Please repeat exactly the lines from the one containing "Szczegóły dotyczące pojazdu" to the end of the entries below, both included, and omit all pictures.

INPUT DATA section start

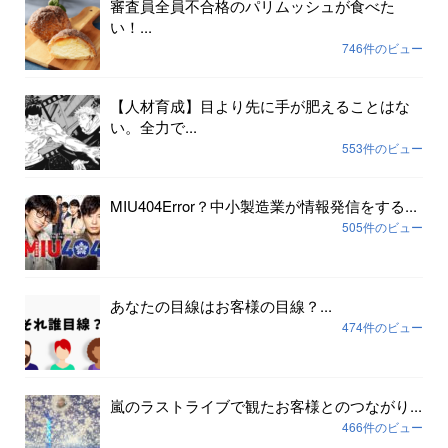
審査員全員不合格のパリムッシュが食べた
い！...
746件のビュー
【人材育成】目より先に手が肥えることはな
い。全力で...
553件のビュー
MIU404Error？中小製造業が情報発信をする...
505件のビュー
あなたの目線はお客様の目線？...
474件のビュー
嵐のラストライブで観たお客様とのつながり...
466件のビュー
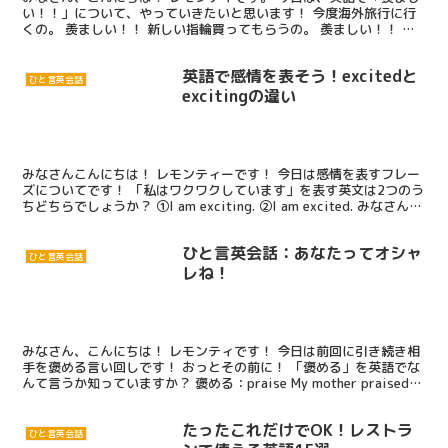
い！！」について、やっていきたいと思います！ 今度海外旅行に行
くの。 羨ましい！！ 新しい指輪買ってもらうの。 羨ましい！！ い
ろいろな場面で出てきますよね！ それでは始めまし...
英語で感情を表そう！excitedと
ひと言英会話
excitingの違い
みなさんこんにちは！ レモンティーです！ 今日は感情を表すフレー
ズについてです！ 「私はワクワクしています」を表す英文は2つのう
ちどちらでしょうか？ ①I am exciting. ②I am excited. みなさんが
つまずきやすいこの...
ひと言英会話：あなたってオシャ
ひと言英会話
レね！
みなさん、こんにちは！ レモンティです！ 今日は前回に引き続き相
手を褒める言い回しです！ おっとその前に！ 「褒める」を英語でな
んて言うか知っていますか？ 褒める：praise My mother praised
me. (母は私を褒めた)...
たったこれだけでOK！レストラ
ひと言英会話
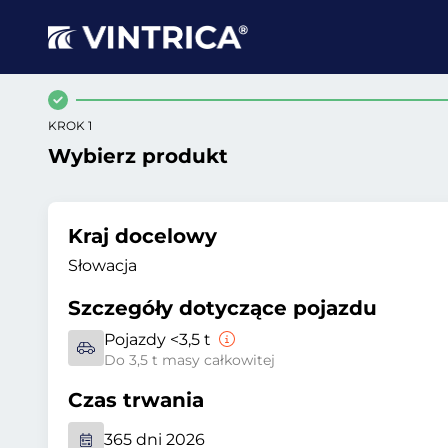
KROK 1
Wybierz produkt
Kraj docelowy
Słowacja
Szczegóły dotyczące pojazdu
Pojazdy <3,5 t
Do 3,5 t masy całkowitej
Czas trwania
365 dni 2026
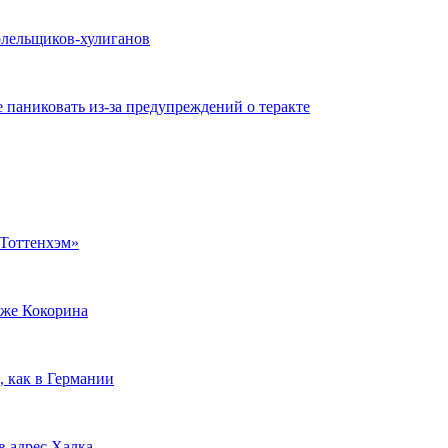
олельщиков-хулиганов
 паниковать из-за предупреждений о теракте
«Тоттенхэм»
же Кокорина
, как в Германии
в адрес Халка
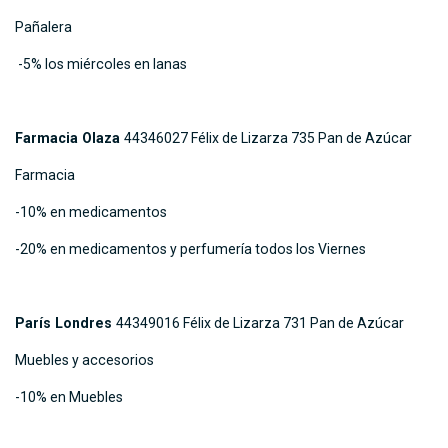
Pañalera
-5% los miércoles en lanas
Farmacia Olaza
44346027 Félix de Lizarza 735 Pan de Azúcar
Farmacia
-10% en medicamentos
-20% en medicamentos y perfumería todos los Viernes
París Londres
44349016 Félix de Lizarza 731 Pan de Azúcar
Muebles y accesorios
-10% en Muebles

INPUT DATA section end

**ANSWER FOR THIS EXERCISE**
Szczegóły dotyczące pojazdu
Pojazdy <3,5 t
Do 3,5 t masy całkowitej
Czas trwania
365 dni 2026
олельщиков-хулиганов
 паниковать из-за предупреждений о теракте
«Тоттенхэм»
же Кокорина
, как в Германии
в адрес Халка
Pañalera
-5% los miércoles en lanas
Farmacia Olaza
44346027 Félix de Lizarza 735 Pan de Azúcar
Farmacia
-10% en medicamentos
-20% en medicamentos y perfumería todos los Viernes
París Londres
44349016 Félix de Lizarza 731 Pan de Azúcar
Muebles y accesorios
-10% en Muebles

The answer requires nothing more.